教程:开始使用协作 Clean Room (API)

简介

本教程面向希望使用 Snowflake Data Clean Room API 创建和使用协作 Clean Room 的开发者。您将完成一个双账户场景,其中两个协作者会共享数据、注册模板并运行分析。

您将学习以下内容

本教程将为您展示操作方法:

  • 在 Clean Room 注册表中注册数据产品和模板。
  • 使用 YAML 协作规范创建协作。
  • 从第二个账户加入协作。
  • 将模板和数据产品关联到现有协作。
  • 以具有不同权限的不同协作者身份运行分析。

运行本教程的要求

  • Two Snowflake accounts, Enterprise Edition or higher, each with the Snowflake Data Clean Rooms environment installed. If clean rooms isn’t installed, see Installing the Snowflake Data Clean Rooms environment.
  • SAMOOHA_APP_ROLE 必须授予每个账户中的用户。

Note

本教程需要 两个独立的 Snowflake 账户。您将在一个账户中运行 Alice 的步骤,在另一个账户中运行 Bob 的步骤。每个部分标题都会指示要使用的账户。

The tutorial includes code snippets with <placeholders> that you should replace with the appropriate values.

Collaboration 基础知识

协作 Clean Room 允许多方安全地共享和分析数据,而不会相互暴露原始数据。Collaboration 由 YAML 定义,会列出协作者、他们的数据以及各方可以执行的操作的规范。

本教程中使用的关键概念:

  • 协作规范:定义协作者及其别名、角色、数据产品和模板的 YAML 文档。
  • 协作角色:每个协作者都被分配到一个或多个角色:
    • 所有者:创建和管理协作。每个协作有且仅有一个所有者。
    • 数据提供商:贡献其他协作者可在分析中使用的数据产品。
    • Analysis runner: Runs templates against the shared data. Each analysis runner has a list of data providers and templates available to use.

在本教程中:

  • Alice 是协作的 所有者数据提供商分析运行者

  • Bob数据提供商分析运行者

  • 数据产品:由数据提供商关联到协作的表。

  • 模板:分析运行者对数据产品执行的已注册 JinjaSQL 查询。

在本教程中,Alice 和 Bob 各贡献一个数据产品。Alice 注册了一个只有 Alice 才能运行的模板。Bob 注册了一个 Alice 和 Bob 都可以运行的模板。两个模板都在一个共享列上联接两个协作者的数据。

Alice:注册资源

Alice 的账户 中运行以下步骤,以设置会话环境并创建示例数据:

USE WAREHOUSE APP_WH;
USE ROLE SAMOOHA_APP_ROLE;

-- Secondary roles must be disabled to call link_data_offerings.
USE SECONDARY ROLES NONE;

-- Create sample data for Alice.
CREATE DATABASE IF NOT EXISTS ALICE_DB;
CREATE SCHEMA IF NOT EXISTS ALICE_DB.ALICE_SCH;
CREATE OR REPLACE TABLE ALICE_DB.ALICE_SCH.ALICE_DATA AS
  SELECT * FROM SAMOOHA_SAMPLE_DATABASE.DEMO.CUSTOMERS LIMIT 100;

Note

In real-world usage, we recommend assigning more fine-grained privileges to your users instead of using the top-level SAMOOHA_APP_ROLE role.

接下来,您将注册要在协作中使用的数据产品和模板。

注册数据产品

数据产品是一个已注册的数据集,具有控制协作者如何使用数据的列级策略。您将根据您创建的示例数据创建数据产品。
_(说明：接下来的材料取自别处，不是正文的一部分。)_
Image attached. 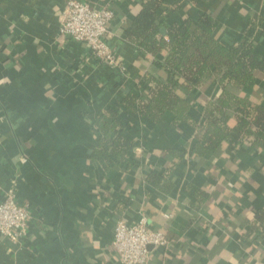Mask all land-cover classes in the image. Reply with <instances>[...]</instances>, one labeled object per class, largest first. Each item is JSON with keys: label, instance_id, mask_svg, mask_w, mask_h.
<instances>
[{"label": "crops", "instance_id": "1", "mask_svg": "<svg viewBox=\"0 0 264 264\" xmlns=\"http://www.w3.org/2000/svg\"><path fill=\"white\" fill-rule=\"evenodd\" d=\"M84 1L114 10L106 41L124 70L61 34L66 0H0V202L13 192L30 213L19 241L0 234V264H120L116 224L142 217L169 240L149 264H264L263 131L253 126L237 144L201 155L191 122L175 125L170 111L154 121L123 105L129 94L148 98L155 80L167 82L169 50L143 51L130 32L148 0ZM158 1L168 24L190 18L194 29L212 15L220 42L251 41L264 62V0ZM255 74L253 87H227L264 105V71ZM176 91L204 123V104L222 85L213 77ZM110 108L134 146L124 160L111 147L107 166L93 152L102 137L97 119ZM155 171H168L174 186L149 181Z\"/></svg>", "mask_w": 264, "mask_h": 264}, {"label": "trees", "instance_id": "2", "mask_svg": "<svg viewBox=\"0 0 264 264\" xmlns=\"http://www.w3.org/2000/svg\"><path fill=\"white\" fill-rule=\"evenodd\" d=\"M160 2L148 0L137 16L131 28V34L143 51L156 55L169 50L164 66L169 70L167 82L156 81L148 98L129 94L122 102L128 108L158 121L165 112L175 115L174 124L180 121L191 122L198 131V141L193 150L205 155L217 151L229 142L236 144L244 135L251 134L253 126L263 131L257 137L258 144L264 146V105H254L252 101L229 89L232 84L236 88L253 87L256 81V70L264 71V62L260 59L255 45L251 41H243L239 45L227 46L214 36L217 20L206 14L192 29L190 18L180 23L168 24L159 12ZM167 28L168 39L161 29ZM216 77L222 85V91L215 100L204 104L205 122H197L190 110L192 103L176 91L179 84L194 87L207 79ZM108 113L114 118L108 117ZM97 119L102 131L98 147L93 157L108 166L110 148L117 160H124L134 142L117 131L121 122L116 118L113 108ZM233 113L237 114V123L232 124ZM101 118H104L102 122ZM170 153L182 157L185 152L170 150ZM169 172H151L148 179L155 185L170 190L174 184L168 180Z\"/></svg>", "mask_w": 264, "mask_h": 264}, {"label": "built area", "instance_id": "3", "mask_svg": "<svg viewBox=\"0 0 264 264\" xmlns=\"http://www.w3.org/2000/svg\"><path fill=\"white\" fill-rule=\"evenodd\" d=\"M115 17L108 6H93L84 0H66L60 32L90 46L95 57L109 68L124 70L120 57L106 38ZM28 206L21 204L13 192L0 202V234L12 241L24 237L29 218ZM166 234L151 227L146 217L136 223L118 220L112 246L120 264H149L153 249L166 246Z\"/></svg>", "mask_w": 264, "mask_h": 264}, {"label": "water", "instance_id": "4", "mask_svg": "<svg viewBox=\"0 0 264 264\" xmlns=\"http://www.w3.org/2000/svg\"><path fill=\"white\" fill-rule=\"evenodd\" d=\"M162 30H163L164 33L166 32V29L165 28H163Z\"/></svg>", "mask_w": 264, "mask_h": 264}]
</instances>
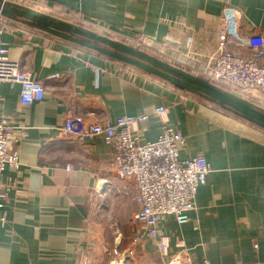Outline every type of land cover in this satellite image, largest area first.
<instances>
[{
    "label": "crops",
    "instance_id": "crops-1",
    "mask_svg": "<svg viewBox=\"0 0 264 264\" xmlns=\"http://www.w3.org/2000/svg\"><path fill=\"white\" fill-rule=\"evenodd\" d=\"M17 1L129 42L141 34L146 50L178 58L168 45L182 43L186 30L213 40L225 8L238 12L241 33H264V0ZM2 40L8 57L44 85V95L21 106L19 84H0V116L27 126L14 145L19 167L1 174L7 222L0 226V264H107L114 247L124 258L115 264H166L183 248L193 264H264L263 130L20 25H6ZM158 106L166 108L160 116L136 127L139 139L154 140L171 126L185 140L179 157L202 155L210 166L189 220L178 224L169 215L161 224L165 251L151 239L133 241L141 230L133 185L109 166L113 146L100 136L76 141L58 129L68 112L91 122Z\"/></svg>",
    "mask_w": 264,
    "mask_h": 264
},
{
    "label": "built area",
    "instance_id": "built-area-1",
    "mask_svg": "<svg viewBox=\"0 0 264 264\" xmlns=\"http://www.w3.org/2000/svg\"><path fill=\"white\" fill-rule=\"evenodd\" d=\"M238 18V12L225 8L219 17V27L213 40L203 33L186 30L182 43L176 47L168 45L181 58L161 50L158 56L245 98H260L264 106V33L256 30L241 33ZM8 24L0 18V84L18 83V102L21 106H28L42 100L44 85L8 57V47L2 40V33ZM129 43L146 48L141 34ZM165 109L158 106L147 113L124 114L115 119L100 116L91 122L73 117L68 112L58 127L61 134L76 141L100 136L113 146L109 166L118 177L133 185L132 198L137 207L134 219L141 224V230L134 235L133 241L151 239L161 251L166 248L161 236V224L169 215L178 224L189 220L190 211L196 207L197 188L205 182L210 170L209 163L202 155L184 159L179 157L185 140L171 126L165 125L154 140L139 139L136 127L151 116H160ZM26 130V125L14 122L10 116H0V226L7 222L2 204L7 187L1 183V174L6 167L12 170L19 167L14 145ZM112 252L115 262L124 260L117 247ZM166 264L193 262L183 248L172 255Z\"/></svg>",
    "mask_w": 264,
    "mask_h": 264
},
{
    "label": "water",
    "instance_id": "water-1",
    "mask_svg": "<svg viewBox=\"0 0 264 264\" xmlns=\"http://www.w3.org/2000/svg\"><path fill=\"white\" fill-rule=\"evenodd\" d=\"M0 18L116 60L264 131V106L125 40L14 0H0Z\"/></svg>",
    "mask_w": 264,
    "mask_h": 264
},
{
    "label": "rangeland",
    "instance_id": "rangeland-1",
    "mask_svg": "<svg viewBox=\"0 0 264 264\" xmlns=\"http://www.w3.org/2000/svg\"><path fill=\"white\" fill-rule=\"evenodd\" d=\"M14 1H17V0H14ZM17 2H19V1H17ZM21 3V2H20ZM35 8V7H34ZM4 20V19H3ZM4 21H6V20H4ZM7 23H11V22H9V21H6ZM126 41V40H125ZM130 45H132L131 43H129ZM137 47V46H136ZM142 50H145V51H147V52H150L149 50H146V49H143V48H141ZM150 53H152V54H154V55H157L158 56V54H155V53H153V52H150ZM237 94H239V93H237ZM247 99H249V100H252V101H254V102H256L257 104H259V105H262L261 104V100H260V98H256V99H250V98H248L247 97ZM263 106V105H262ZM111 258V259H110ZM109 258V262L108 263H110V264H115L114 262V259L112 258V257H110ZM112 260V263L110 262ZM107 263V262H106ZM107 263V264H108Z\"/></svg>",
    "mask_w": 264,
    "mask_h": 264
}]
</instances>
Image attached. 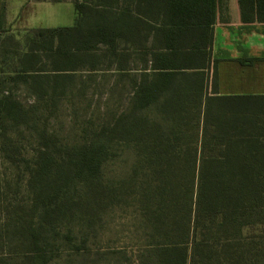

注册 Alice 的数据产品,以便将其包含在协作规范中。数据产品由 YAML 数据产品规范定义。

CALL SAMOOHA_BY_SNOWFLAKE_LOCAL_DB.REGISTRY.REGISTER_DATA_OFFERING(
    $$
    api_version: 2.0.0
    spec_type: data_offering
    version: v1
    name: alice_customer_data
    datasets:
     - alias: customer_list
       data_object_fqn: ALICE_DB.ALICE_SCH.ALICE_DATA
       object_class: custom
       allowed_analyses: template_only
       schema_and_template_policies:
         hashed_email:
           category: join_standard
           column_type: hashed_email_b64_encoded
         status:
           category: passthrough
    $$
    );

数据产品规范定义了以下属性:

  • datasets: A list of tables or views to share.
  • alias: A short name used to reference this dataset within this spec and by templates.
  • allowed_analyses: Restricts usage to templates only (no free-form SQL).
  • schema_and_template_policies: Defines the format, naming, and availability of columns from this data source. The data offering exposes only two columns from your source table: hashed_email (which must be used as a join column) and status.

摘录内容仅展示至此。